南シナ海 フィリピンの漁船が中国漁船に衝突され沈没

南シナ海 フィリピンの漁船が中国漁船に衝突され沈没
今月9日、中国とフィリピンが領有権を争う南シナ海で、停泊していたフィリピンの漁船が、中国の漁船に衝突されて沈没したと、フィリピン政府が発表しました。

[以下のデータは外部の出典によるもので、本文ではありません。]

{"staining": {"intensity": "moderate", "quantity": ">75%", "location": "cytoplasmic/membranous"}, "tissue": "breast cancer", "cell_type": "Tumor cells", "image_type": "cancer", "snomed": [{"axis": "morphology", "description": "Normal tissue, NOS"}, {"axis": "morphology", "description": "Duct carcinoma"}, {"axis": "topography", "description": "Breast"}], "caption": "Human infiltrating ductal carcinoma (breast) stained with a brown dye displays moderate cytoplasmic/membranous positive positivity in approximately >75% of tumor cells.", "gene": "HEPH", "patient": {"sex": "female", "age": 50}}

中国の漁船が、海に投げ出されたフィリピン人の乗組員の救助活動を行わなかったとして、フィリピン政府は、中国に正式に抗議しました。
フィリピン国防省は、中国とフィリピンが領有権を争う南シナ海のリード礁付近で、今月9日夜、停泊していたフィリピンの漁船が中国の漁船に衝突され沈没したと発表しました。

この際、フィリピン人の乗組員22人が海に投げ出されましたが、衝突した中国の漁船は救助活動を行うことなく、その場を離れたということです。

乗組員たちは、近くを航行していたベトナムの漁船に全員救助され、命に別状はないということです。

フィリピン国防省は、中国の漁船が救助活動を行わなかったとして、「中国の漁船の卑劣な行動を最も強い表現で非難する。これは友好関係がある国の行うことではない」と強く非難しました。

また、フィリピン外務省も、外交ルートを通じて中国政府に対し、正式に抗議したことを明らかにしました。

衝突のあったリード礁周辺はフィリピンの排他的経済水域内ですが、南シナ海のほぼ全域の管轄権を主張する中国は多数の漁船を操業させているほか、2012年にも中国の貨物船がフィリピンの漁船に衝突して沈没させたあと、そのまま立ち去る事故があり、今回も両国の緊張が高まりそうです。